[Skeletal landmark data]
>>>>

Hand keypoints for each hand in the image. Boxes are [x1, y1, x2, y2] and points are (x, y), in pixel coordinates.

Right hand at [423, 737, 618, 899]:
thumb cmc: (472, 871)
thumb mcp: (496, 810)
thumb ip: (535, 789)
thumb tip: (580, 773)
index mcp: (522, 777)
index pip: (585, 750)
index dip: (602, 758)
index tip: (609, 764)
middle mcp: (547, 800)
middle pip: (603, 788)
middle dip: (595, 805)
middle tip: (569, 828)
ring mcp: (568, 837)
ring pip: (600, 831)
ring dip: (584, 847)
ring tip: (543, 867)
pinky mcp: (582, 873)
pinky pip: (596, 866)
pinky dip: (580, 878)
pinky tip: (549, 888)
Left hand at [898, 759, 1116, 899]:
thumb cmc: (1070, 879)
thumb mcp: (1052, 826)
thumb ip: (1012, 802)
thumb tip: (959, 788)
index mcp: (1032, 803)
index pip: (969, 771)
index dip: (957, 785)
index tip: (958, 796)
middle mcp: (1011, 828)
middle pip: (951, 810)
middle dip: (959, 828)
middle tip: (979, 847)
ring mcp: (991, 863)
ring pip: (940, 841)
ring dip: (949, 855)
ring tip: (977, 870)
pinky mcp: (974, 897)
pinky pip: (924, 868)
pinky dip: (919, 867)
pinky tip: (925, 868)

<<<<
>>>>

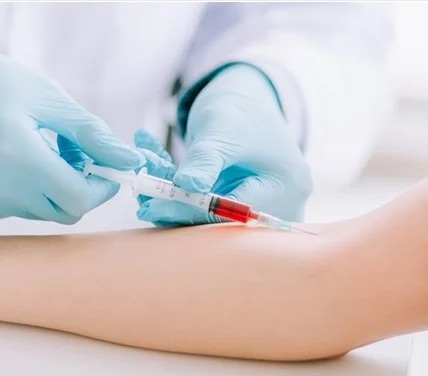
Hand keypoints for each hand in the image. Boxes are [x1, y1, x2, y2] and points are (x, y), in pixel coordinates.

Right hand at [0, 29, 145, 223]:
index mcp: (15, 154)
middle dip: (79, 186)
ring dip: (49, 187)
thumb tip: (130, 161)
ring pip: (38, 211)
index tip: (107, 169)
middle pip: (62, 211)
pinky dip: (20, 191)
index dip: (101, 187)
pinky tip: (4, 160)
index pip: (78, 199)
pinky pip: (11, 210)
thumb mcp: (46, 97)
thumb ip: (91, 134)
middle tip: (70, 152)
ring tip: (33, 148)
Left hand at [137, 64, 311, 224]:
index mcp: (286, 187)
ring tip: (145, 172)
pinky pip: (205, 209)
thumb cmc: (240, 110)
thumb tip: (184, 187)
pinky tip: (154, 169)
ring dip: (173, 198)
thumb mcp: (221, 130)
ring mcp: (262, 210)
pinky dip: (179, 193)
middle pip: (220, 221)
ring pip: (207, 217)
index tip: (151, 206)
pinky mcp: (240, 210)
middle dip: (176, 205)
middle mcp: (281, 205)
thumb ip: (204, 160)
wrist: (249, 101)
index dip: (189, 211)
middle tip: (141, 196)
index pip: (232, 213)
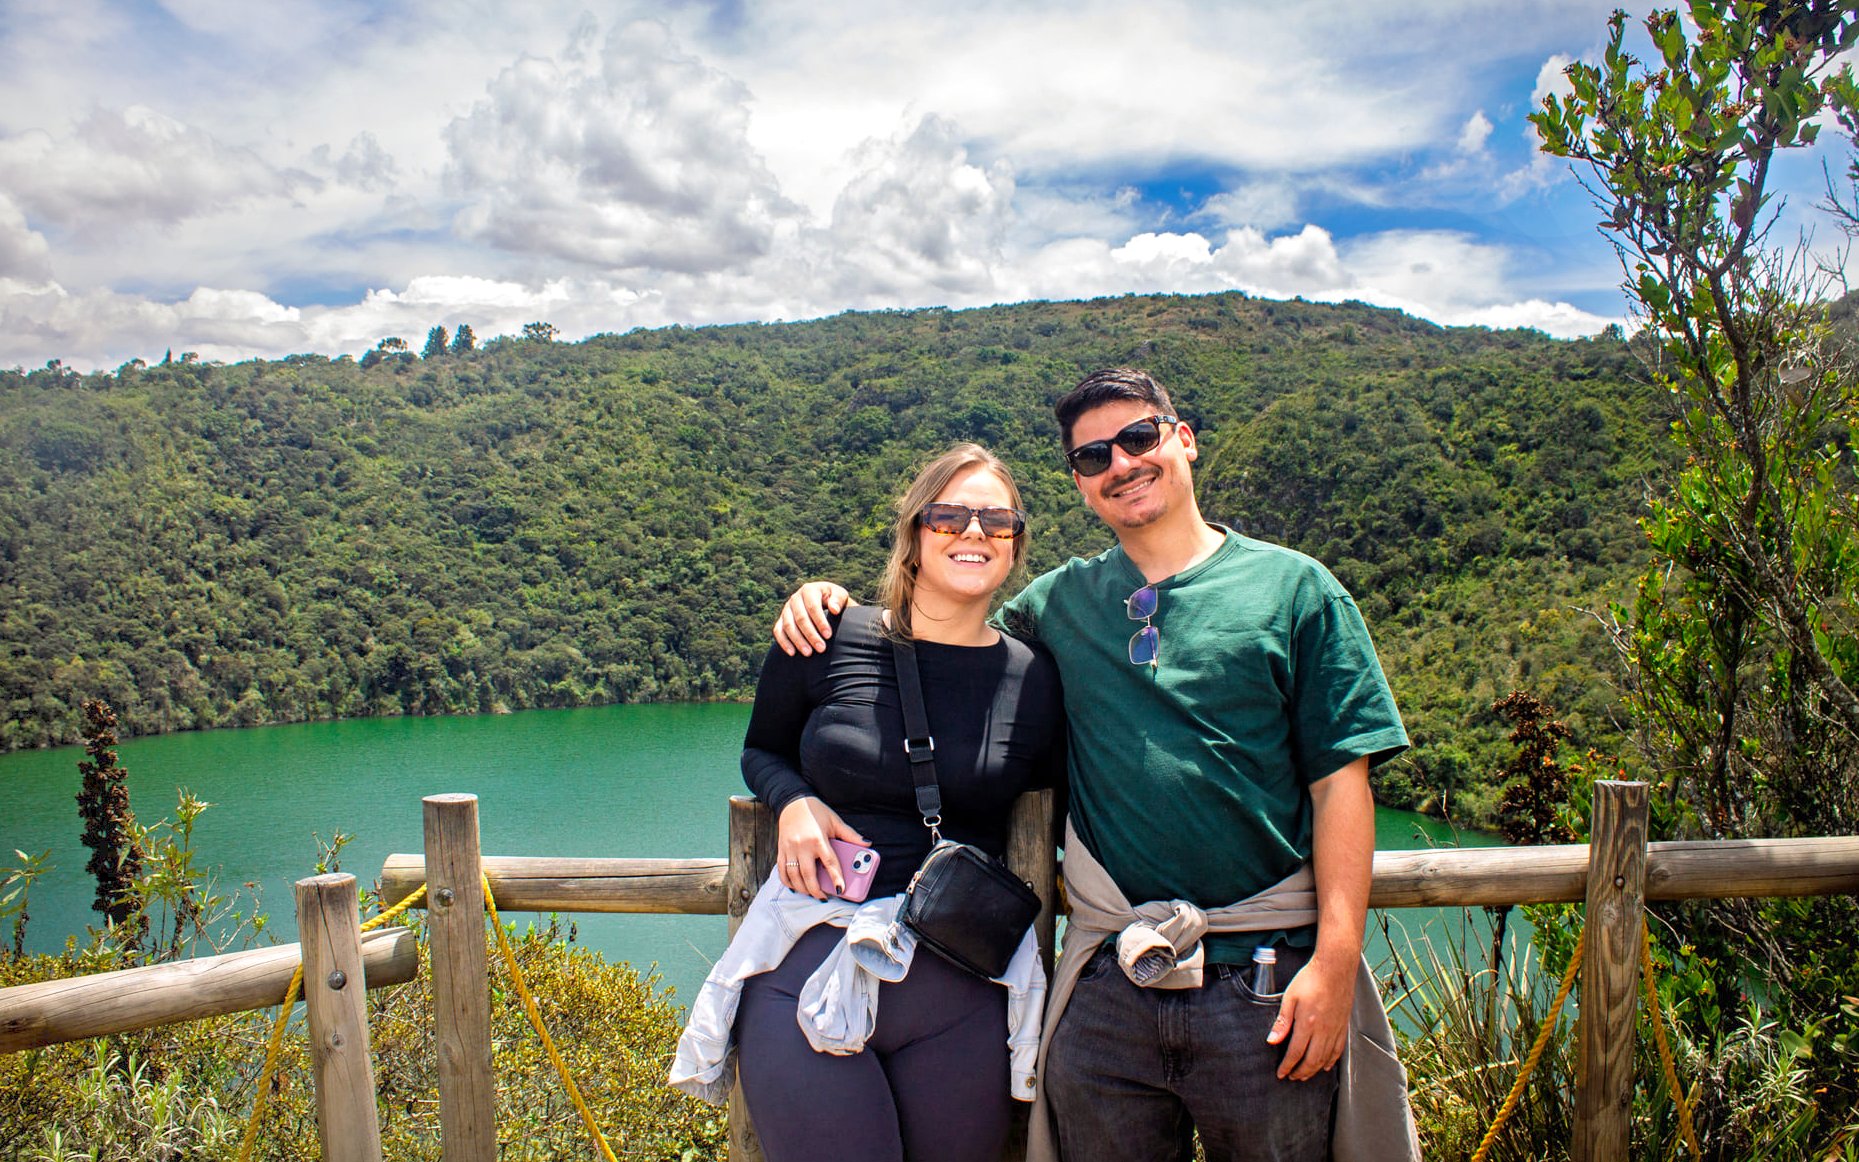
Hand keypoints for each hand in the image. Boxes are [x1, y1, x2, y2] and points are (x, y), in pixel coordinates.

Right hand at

<<<<

* _Required work_:
Would you retype exactly the lines above, from the line with "ring dip: (949, 855)" to the line with "pinky tip: (925, 868)", with both end lines kept and nothing more?

* _The completed task_:
ring dip: (949, 855)
ring tip: (977, 870)
pinky mcp: (974, 897)
pinky pip: (924, 868)
pinky dip: (919, 867)
pinky tip: (925, 868)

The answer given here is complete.